• _ACTIVITY_:
Could you please repeat the entries below word for word, with the images left out?
[Start of section]
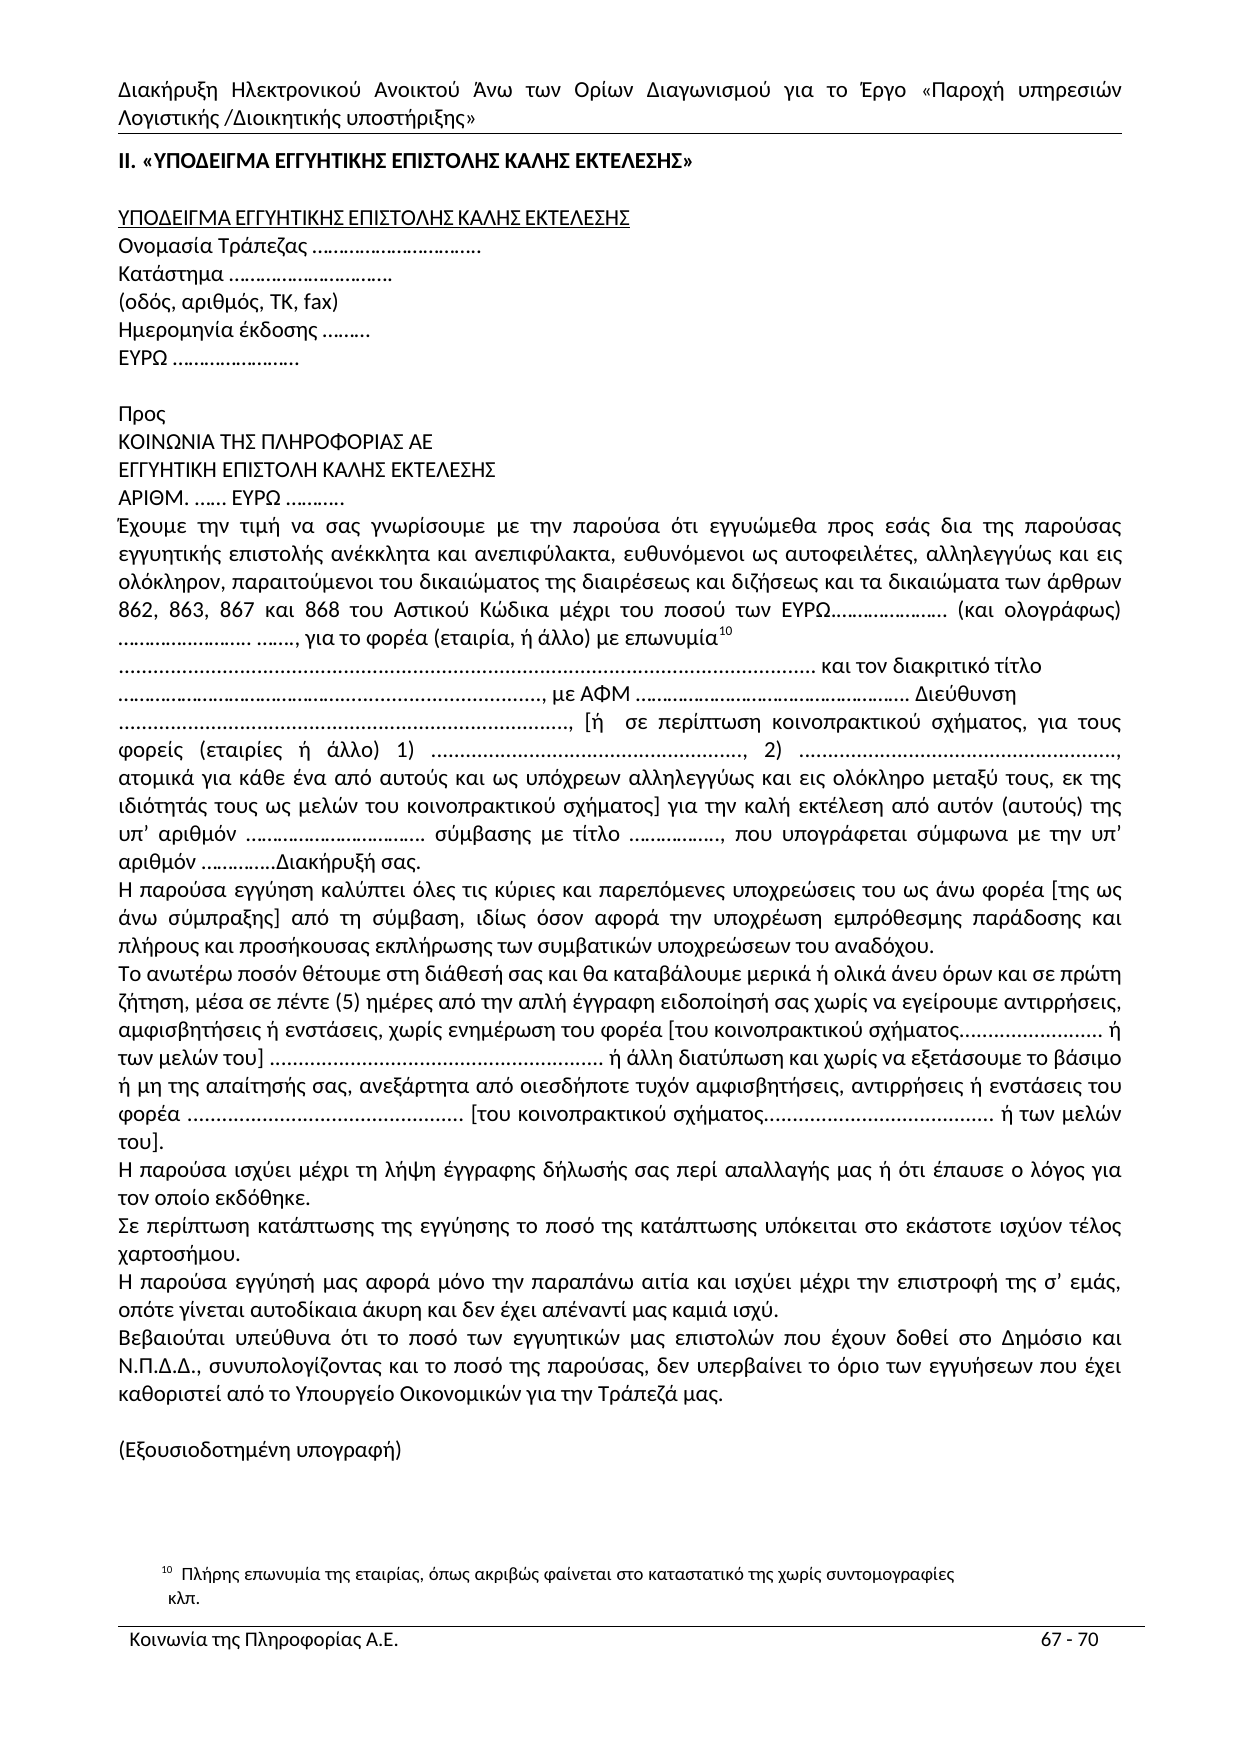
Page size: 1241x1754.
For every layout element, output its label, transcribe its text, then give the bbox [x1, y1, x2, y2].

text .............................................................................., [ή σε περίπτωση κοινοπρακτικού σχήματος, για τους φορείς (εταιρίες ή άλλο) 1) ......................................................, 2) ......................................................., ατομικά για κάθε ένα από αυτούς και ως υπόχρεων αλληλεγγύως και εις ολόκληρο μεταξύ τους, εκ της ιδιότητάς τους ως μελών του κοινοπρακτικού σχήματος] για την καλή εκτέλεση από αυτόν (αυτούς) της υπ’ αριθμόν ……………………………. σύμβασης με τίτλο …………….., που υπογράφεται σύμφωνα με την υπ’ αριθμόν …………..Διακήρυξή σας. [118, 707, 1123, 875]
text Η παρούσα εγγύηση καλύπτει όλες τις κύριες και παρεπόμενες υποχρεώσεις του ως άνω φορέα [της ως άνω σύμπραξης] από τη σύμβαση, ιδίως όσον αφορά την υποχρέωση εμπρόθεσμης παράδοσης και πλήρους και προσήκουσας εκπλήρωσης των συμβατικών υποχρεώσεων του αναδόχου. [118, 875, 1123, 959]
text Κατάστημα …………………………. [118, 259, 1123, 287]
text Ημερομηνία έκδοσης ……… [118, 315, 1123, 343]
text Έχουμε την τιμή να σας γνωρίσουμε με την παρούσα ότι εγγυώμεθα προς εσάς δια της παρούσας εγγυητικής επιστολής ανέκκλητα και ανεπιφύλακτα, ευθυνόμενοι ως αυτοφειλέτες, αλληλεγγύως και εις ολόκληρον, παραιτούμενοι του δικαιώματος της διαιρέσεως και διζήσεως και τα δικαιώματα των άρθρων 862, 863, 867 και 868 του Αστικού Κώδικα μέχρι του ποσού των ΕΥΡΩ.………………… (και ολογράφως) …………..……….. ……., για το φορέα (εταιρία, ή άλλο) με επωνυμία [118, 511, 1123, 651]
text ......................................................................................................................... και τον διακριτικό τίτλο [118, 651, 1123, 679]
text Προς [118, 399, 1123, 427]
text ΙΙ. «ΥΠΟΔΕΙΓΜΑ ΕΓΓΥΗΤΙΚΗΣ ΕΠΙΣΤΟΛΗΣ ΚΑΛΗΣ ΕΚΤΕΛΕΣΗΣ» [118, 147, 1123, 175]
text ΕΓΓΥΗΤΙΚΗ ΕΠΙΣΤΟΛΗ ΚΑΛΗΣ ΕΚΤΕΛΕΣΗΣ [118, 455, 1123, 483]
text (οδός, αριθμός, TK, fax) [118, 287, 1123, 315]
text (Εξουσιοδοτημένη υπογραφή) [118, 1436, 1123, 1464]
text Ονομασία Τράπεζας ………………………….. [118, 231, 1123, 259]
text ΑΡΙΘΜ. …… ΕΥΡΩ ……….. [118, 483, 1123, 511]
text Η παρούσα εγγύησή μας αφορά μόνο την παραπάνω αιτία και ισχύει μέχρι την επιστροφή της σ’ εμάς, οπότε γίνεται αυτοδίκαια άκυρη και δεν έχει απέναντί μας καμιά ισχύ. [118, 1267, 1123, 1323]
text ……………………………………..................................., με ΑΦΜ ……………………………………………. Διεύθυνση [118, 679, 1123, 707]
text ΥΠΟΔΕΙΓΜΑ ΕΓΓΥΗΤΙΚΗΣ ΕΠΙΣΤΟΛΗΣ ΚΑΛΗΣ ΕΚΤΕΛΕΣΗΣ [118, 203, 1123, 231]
[End of section]
• _EXPECTED OUTPUT_:
Page size: 1241x1754.
For every layout element, output its label, transcribe its text, then give the bbox [x1, y1, x2, y2].

text .............................................................................., [ή σε περίπτωση κοινοπρακτικού σχήματος, για τους φορείς (εταιρίες ή άλλο) 1) ......................................................, 2) ......................................................., ατομικά για κάθε ένα από αυτούς και ως υπόχρεων αλληλεγγύως και εις ολόκληρο μεταξύ τους, εκ της ιδιότητάς τους ως μελών του κοινοπρακτικού σχήματος] για την καλή εκτέλεση από αυτόν (αυτούς) της υπ’ αριθμόν ……………………………. σύμβασης με τίτλο …………….., που υπογράφεται σύμφωνα με την υπ’ αριθμόν …………..Διακήρυξή σας. [118, 707, 1123, 875]
text Η παρούσα εγγύηση καλύπτει όλες τις κύριες και παρεπόμενες υποχρεώσεις του ως άνω φορέα [της ως άνω σύμπραξης] από τη σύμβαση, ιδίως όσον αφορά την υποχρέωση εμπρόθεσμης παράδοσης και πλήρους και προσήκουσας εκπλήρωσης των συμβατικών υποχρεώσεων του αναδόχου. [118, 875, 1123, 959]
text Κατάστημα …………………………. [118, 259, 1123, 287]
text Ημερομηνία έκδοσης ……… [118, 315, 1123, 343]
text Έχουμε την τιμή να σας γνωρίσουμε με την παρούσα ότι εγγυώμεθα προς εσάς δια της παρούσας εγγυητικής επιστολής ανέκκλητα και ανεπιφύλακτα, ευθυνόμενοι ως αυτοφειλέτες, αλληλεγγύως και εις ολόκληρον, παραιτούμενοι του δικαιώματος της διαιρέσεως και διζήσεως και τα δικαιώματα των άρθρων 862, 863, 867 και 868 του Αστικού Κώδικα μέχρι του ποσού των ΕΥΡΩ.………………… (και ολογράφως) …………..……….. ……., για το φορέα (εταιρία, ή άλλο) με επωνυμία [118, 511, 1123, 651]
text ......................................................................................................................... και τον διακριτικό τίτλο [118, 651, 1123, 679]
text Προς [118, 399, 1123, 427]
text ΙΙ. «ΥΠΟΔΕΙΓΜΑ ΕΓΓΥΗΤΙΚΗΣ ΕΠΙΣΤΟΛΗΣ ΚΑΛΗΣ ΕΚΤΕΛΕΣΗΣ» [118, 147, 1123, 175]
text ΕΓΓΥΗΤΙΚΗ ΕΠΙΣΤΟΛΗ ΚΑΛΗΣ ΕΚΤΕΛΕΣΗΣ [118, 455, 1123, 483]
text (οδός, αριθμός, TK, fax) [118, 287, 1123, 315]
text (Εξουσιοδοτημένη υπογραφή) [118, 1436, 1123, 1464]
text Ονομασία Τράπεζας ………………………….. [118, 231, 1123, 259]
text ΑΡΙΘΜ. …… ΕΥΡΩ ……….. [118, 483, 1123, 511]
text Η παρούσα εγγύησή μας αφορά μόνο την παραπάνω αιτία και ισχύει μέχρι την επιστροφή της σ’ εμάς, οπότε γίνεται αυτοδίκαια άκυρη και δεν έχει απέναντί μας καμιά ισχύ. [118, 1267, 1123, 1323]
text ……………………………………..................................., με ΑΦΜ ……………………………………………. Διεύθυνση [118, 679, 1123, 707]
text ΥΠΟΔΕΙΓΜΑ ΕΓΓΥΗΤΙΚΗΣ ΕΠΙΣΤΟΛΗΣ ΚΑΛΗΣ ΕΚΤΕΛΕΣΗΣ [118, 203, 1123, 231]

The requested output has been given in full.